Loyalitas Pengguna Lewat Peningkatan Limit Bertahap
Kredivo menerapkan sistem peningkatan limit kredit secara bertahap berdasarkan riwayat pembayaran pengguna, menciptakan insentif bagi nasabah untuk membayar tepat waktu demi mendapat akses limit lebih besar di kemudian hari. Mekanisme gamifikasi kredit semacam ini terbukti efektif membangun kebiasaan pembayaran yang baik sekaligus meningkatkan loyalitas pengguna terhadap platform dalam jangka panjang.
Tantangan Regulasi BNPL yang Terus Berkembang
Industri buy now pay later di Indonesia menghadapi pengawasan regulasi yang terus berkembang, dengan OJK secara berkala menyempurnakan aturan main bagi penyelenggara paylater demi melindungi konsumen dari risiko utang konsumtif berlebihan. Kredivo perlu terus beradaptasi dengan perubahan regulasi ini sembari mempertahankan pertumbuhan bisnis yang sudah dibangun selama bertahun-tahun beroperasi di Indonesia.

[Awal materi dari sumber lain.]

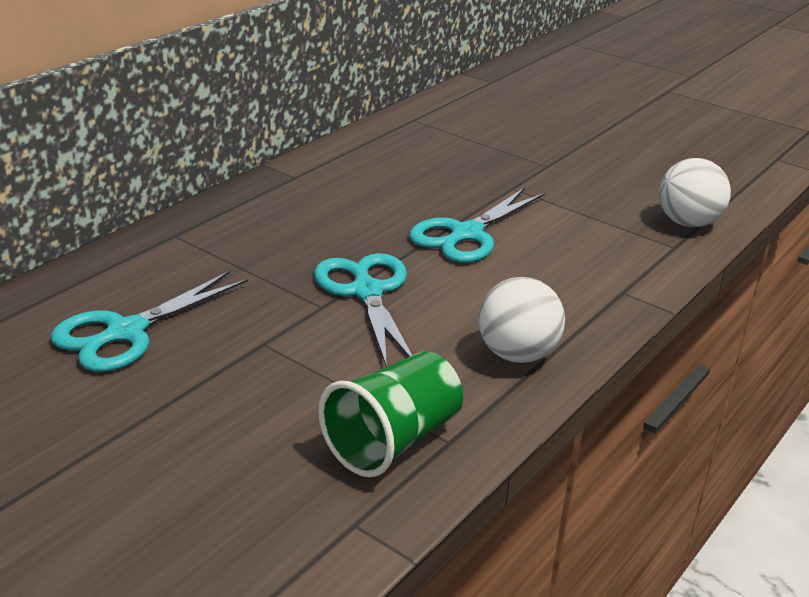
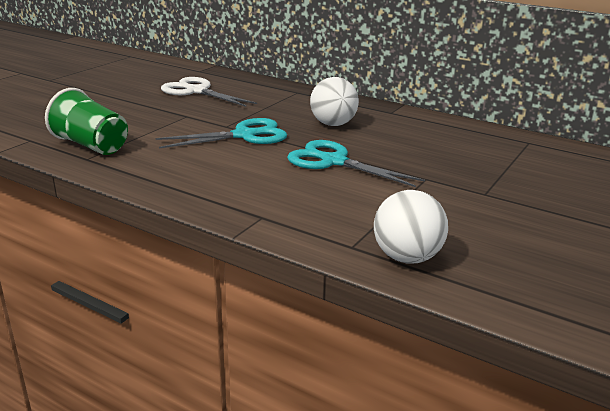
camera: 85 degrees right, 5 degrees down
turquoise scissors [50,271,248,372] -> white scissors [161,77,257,107]
white ball [478,277,565,363] -> white ball moved to [310,77,359,126]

Peran Paylater dalam Perilaku Konsumsi Digital
Kehadiran layanan paylater seperti Kredivo turut mengubah perilaku konsumsi masyarakat Indonesia dalam berbelanja online, memberi fleksibilitas pembayaran yang sebelumnya hanya bisa diakses pemilik kartu kredit. Pergeseran perilaku ini menciptakan pasar baru yang sangat besar, namun juga menimbulkan tanggung jawab bagi penyelenggara paylater untuk mendorong literasi keuangan agar konsumen tidak terjebak siklus utang konsumtif yang berlebihan.
Refleksi Akhir
Bagi pelaku bisnis fintech lain, kisah Kredivo mengajarkan bahwa memenuhi kebutuhan mendesak konsumen di satu momen transaksi spesifik bisa menjadi pijakan kokoh untuk membangun bisnis finansial yang jauh lebih besar cakupannya.
Catatan Penutup
Perjalanan Kredivo dari paylater sederhana menjadi platform multifinance yang lebih luas menunjukkan bahwa memahami kebutuhan finansial spesifik satu segmen pasar dengan sangat baik bisa menjadi pintu masuk membangun bisnis yang jauh lebih besar dari rencana awal.
Pelajaran buat Pebisnis
Kasus Kredivo menunjukkan bagaimana bisnis fintech yang lahir dari satu kebutuhan spesifik, dalam hal ini cicilan e-commerce tanpa kartu kredit, bisa berkembang jadi platform finansial yang jauh lebih luas seiring bertambahnya kepercayaan dan data perilaku pengguna. Diversifikasi ke bisnis multifinance juga menjadi strategi umum di industri ini untuk mendapat akses pendanaan yang lebih fleksibel dan mengurangi ketergantungan pada satu model bisnis tunggal yang rentan terhadap perubahan regulasi fintech lending.
Insight Kunci
- Kredivo memulai bisnis sebagai paylater e-commerce sebelum berekspansi ke multifinance kesehatan, pendidikan, dan kendaraan.
- Limit kredit Kredivo bisa mencapai Rp30 juta, jauh lebih tinggi dibanding kompetitor paylater sejenis seperti Atome.
- Struktur bunga dan denda keterlambatan yang ketat menjadi mekanisme utama Kredivo menjaga kualitas portofolio kredit.